Why “Sell More”?

We all want to sell more.

Even the purest literary snob appreciates selling more than before because that is a sign of growth, that their art is maturing and they are reaching more people and speaking to them.

Selling more is a measure.

  • of growth
  • of acceptance
  • of the size of your audience
  • of your ability to tell an effective tale
  • of your business acumen.

Selling more makes you sell more.

It is also an accolade.  Selling more can get you onto best-seller lists (if you care about those thing).

It will get you higher rankings, which (once the algorithms notice) will help you sell more.

How to sell more.

There are a lot of factors that can influence sales.

On this blog, we will sometimes detour into marketing, networking, packaging and all the other good stuff that goes into running an indie business, but for now, I want to talk about the relationship between writing more and selling more.

It’s a direct relationship, you see.

While marketing and promotion can absolutely influence sales, the relationship is indirect, with at least two steps inbetween, if not more.  On any of those steps, the reader could lose interest, get distracted or think twice about buying.  Worse, there could be a missing step (wrong links, no links, automation failures, or simply shitty planning)–and the missing step means that even if your reader wants to buy the book, they won’t, because they can’t get to where it is for sale.

Networking is even more distant to the sales page.

Any form of activity aimed to sell more books is indirect…except for writing more books.

If you have one book out there (we all did, once), then you’re not even spit in the ocean, you’re a molecule.  The chances of being noticed are so close to zero they may as well adjust to zero and be done with it.

Five books…and things start moving.

Fifty books published under your name creates a synergy that propels sales.  Fifty books gives you a type of gravitas that readers absorb.  Subconsciously, they take fifty books as a sign of competence (at least) and trust that you know how to tell a story.

A lot of books means a lot of product pages and a lot more chances a reader will trip over your books.

When you have a lot of books to play with, you can do interesting things with promotions and marketing, using one book to help sell another, bundling and splitting, and more.  Discounting doesn’t hurt as much when all the other books are still at full retail.

You can hook books into series and capture more readers.

Selling more is also a simple mathematical truth:  If you sell one copy a day of one book, you can sell 50 copies a day of 50 books.  90 books gives you 90 sales, at a lousy 1 copy a day.

This is a simplified formula, by the way.  Not all books will sell the same, but enough of them will to use this as a simple example.

Selling 1 book at day when you only have the one book, compared to selling one copy of each title, when you have fifty or more of them, makes having many books very attractive.  If you have over a hundred, as I do, then 1 sale per title starts looking very good indeed.  It’s a living wage.

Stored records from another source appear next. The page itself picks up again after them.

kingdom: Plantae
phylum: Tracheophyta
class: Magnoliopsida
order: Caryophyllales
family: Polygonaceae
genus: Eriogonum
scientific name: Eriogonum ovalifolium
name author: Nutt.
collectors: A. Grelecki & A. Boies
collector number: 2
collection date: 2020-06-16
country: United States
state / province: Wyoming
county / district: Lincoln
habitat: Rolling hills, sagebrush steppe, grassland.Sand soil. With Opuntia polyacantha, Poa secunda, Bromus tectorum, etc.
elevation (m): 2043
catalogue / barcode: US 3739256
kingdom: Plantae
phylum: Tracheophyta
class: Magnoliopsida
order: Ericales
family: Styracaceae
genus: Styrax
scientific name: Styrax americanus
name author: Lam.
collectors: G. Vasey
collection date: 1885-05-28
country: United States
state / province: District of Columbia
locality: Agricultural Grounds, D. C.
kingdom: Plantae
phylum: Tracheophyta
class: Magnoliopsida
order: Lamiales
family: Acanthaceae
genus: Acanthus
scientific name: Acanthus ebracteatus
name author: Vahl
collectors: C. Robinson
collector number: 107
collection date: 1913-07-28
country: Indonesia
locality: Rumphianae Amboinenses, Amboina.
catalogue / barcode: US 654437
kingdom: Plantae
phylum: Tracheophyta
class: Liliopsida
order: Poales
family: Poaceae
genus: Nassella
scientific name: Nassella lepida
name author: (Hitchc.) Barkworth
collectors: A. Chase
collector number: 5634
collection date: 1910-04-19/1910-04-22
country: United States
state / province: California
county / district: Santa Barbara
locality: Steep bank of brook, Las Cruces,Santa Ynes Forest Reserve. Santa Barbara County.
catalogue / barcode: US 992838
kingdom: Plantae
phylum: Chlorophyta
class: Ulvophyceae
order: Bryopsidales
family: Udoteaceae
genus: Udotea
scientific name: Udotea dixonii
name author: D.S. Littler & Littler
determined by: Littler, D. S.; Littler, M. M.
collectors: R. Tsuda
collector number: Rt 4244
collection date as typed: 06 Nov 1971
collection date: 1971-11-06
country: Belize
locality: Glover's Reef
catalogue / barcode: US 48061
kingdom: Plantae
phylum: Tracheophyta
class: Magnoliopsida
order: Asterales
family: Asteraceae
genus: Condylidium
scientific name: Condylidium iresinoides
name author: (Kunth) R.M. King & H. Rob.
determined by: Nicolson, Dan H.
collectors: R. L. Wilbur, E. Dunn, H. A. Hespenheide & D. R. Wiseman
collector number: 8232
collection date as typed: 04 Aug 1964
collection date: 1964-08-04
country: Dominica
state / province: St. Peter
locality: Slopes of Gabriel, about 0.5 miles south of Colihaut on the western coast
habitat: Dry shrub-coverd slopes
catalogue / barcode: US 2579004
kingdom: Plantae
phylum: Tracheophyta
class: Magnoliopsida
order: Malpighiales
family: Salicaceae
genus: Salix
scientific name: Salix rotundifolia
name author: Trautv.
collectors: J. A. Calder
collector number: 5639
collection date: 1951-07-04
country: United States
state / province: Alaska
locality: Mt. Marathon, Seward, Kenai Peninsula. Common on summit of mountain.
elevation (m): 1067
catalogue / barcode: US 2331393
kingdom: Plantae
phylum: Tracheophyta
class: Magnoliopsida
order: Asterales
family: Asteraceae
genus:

If you can increase your average sales through indirect means (marketing, promos, advertising, etc), so that you’re selling two copies of that title a day, and you have 100 titles out there, you can consider yourself a roaring success by any measure.

This doesn’t account for the fact that having more books sells more books.  The more you put out there, the more organic sales will tick upwards.  So, if you were only selling one copy per title when you had five books out there, now you have twenty, you’re selling an average of 4 copies per title.

Simply increasing how many books you have for sale sells more books, even if you do nothing else.

With some extra effort, you can increase the average sales per title, which has an impact on your quality of life…the next (and the last) definition we will be looking at.